A intervenção da líder da Juventude Internacional Socialista passou despercebido, no que aos órgãos de comunicação social diz respeito. A difusão das suas palavras deu-se graças às redes sociais. Num ápice, o discurso ecoou por todo o mundo e desencadou uma catadupa de reacções, graças ao Youtube. Só a partir daí ressoou pelos jornais de todo o mundo, embaraçando os líderes daquela organização partidária. As reacções em Espanha foram particularmente violentas, com algumas facções a pedirem a sua demissão e a desencadearem uma campanha de assassinato de carácter.
Acusada de não ter uma vida consistente com o seu discurso e de ganhar um ordenado muito acima das possibilidades de qualquer jovem, Beatriz não se furtou às críticas.
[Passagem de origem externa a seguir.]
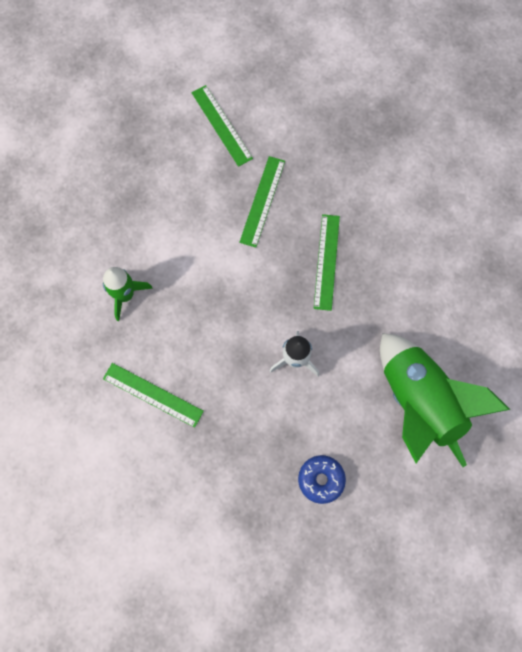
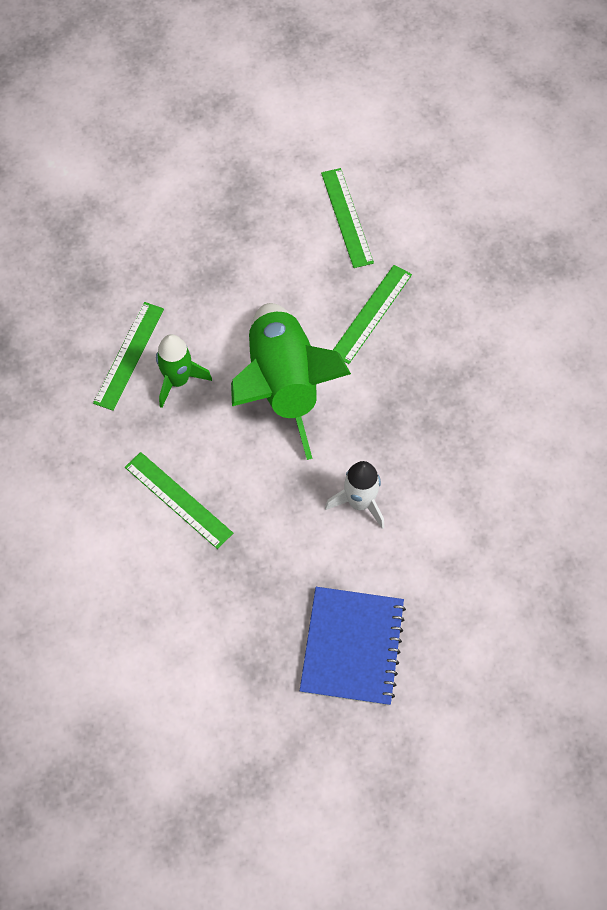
camera: 15 degrees right, 10 degrees down
blue donut [298,455,346,504] -> blue notebook [300,587,406,706]
green ruler [314,214,340,311] -> green ruler moved to [93,302,164,411]
green rocket [380,333,511,467] -> green rocket moved to [231,303,351,460]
Encheu o peito e, nos canais de rádio e televisão espanhóis, desdobrou-se para responder aos seus detractores, deixando claro que aufere um ordenado de 1.500 euros, muito abaixo dos montantes que lhe atribuem.
Talegón não disse nada que já não se soubesse. O que constitui novidade aqui foi ter sido dito por uma líder partidária que, com coragem e de forma desassombrada, pôs os pontos nos is, dando o tom para uma dança em rodopio dos que vêem o seu status quo ameaçado.
Também esta semana, outro tipo de dança mobilizou mulheres em todo o mundo, no dia em que se comemorou o amor. Mais de 200 países aderiram à campanha «One Billion Rising», que tem por base a estatística trágica da ONU, que revela que “mil milhões de mulheres – uma em cada três – serão violadas e agredidas no planeta durante a sua vida.
A ideia partiu da conhecida dramaturga norte-americana Eve Ensler, autora do livro «Os Monólogos da Vagina», depois de ter visitado uma comunidade na República Democrática do Congo, onde as mulheres, altamente vulneráveis à violência, saram as feridas com a dança.
Vi o poder da dança e comecei a pensar o que seria se mil milhões de mulheres, e todos os homens que as amam, dançassem no mesmo dia, em todo o planeta”, explicou a escritora, durante uma teleconferência com jornalistas de todo o mundo.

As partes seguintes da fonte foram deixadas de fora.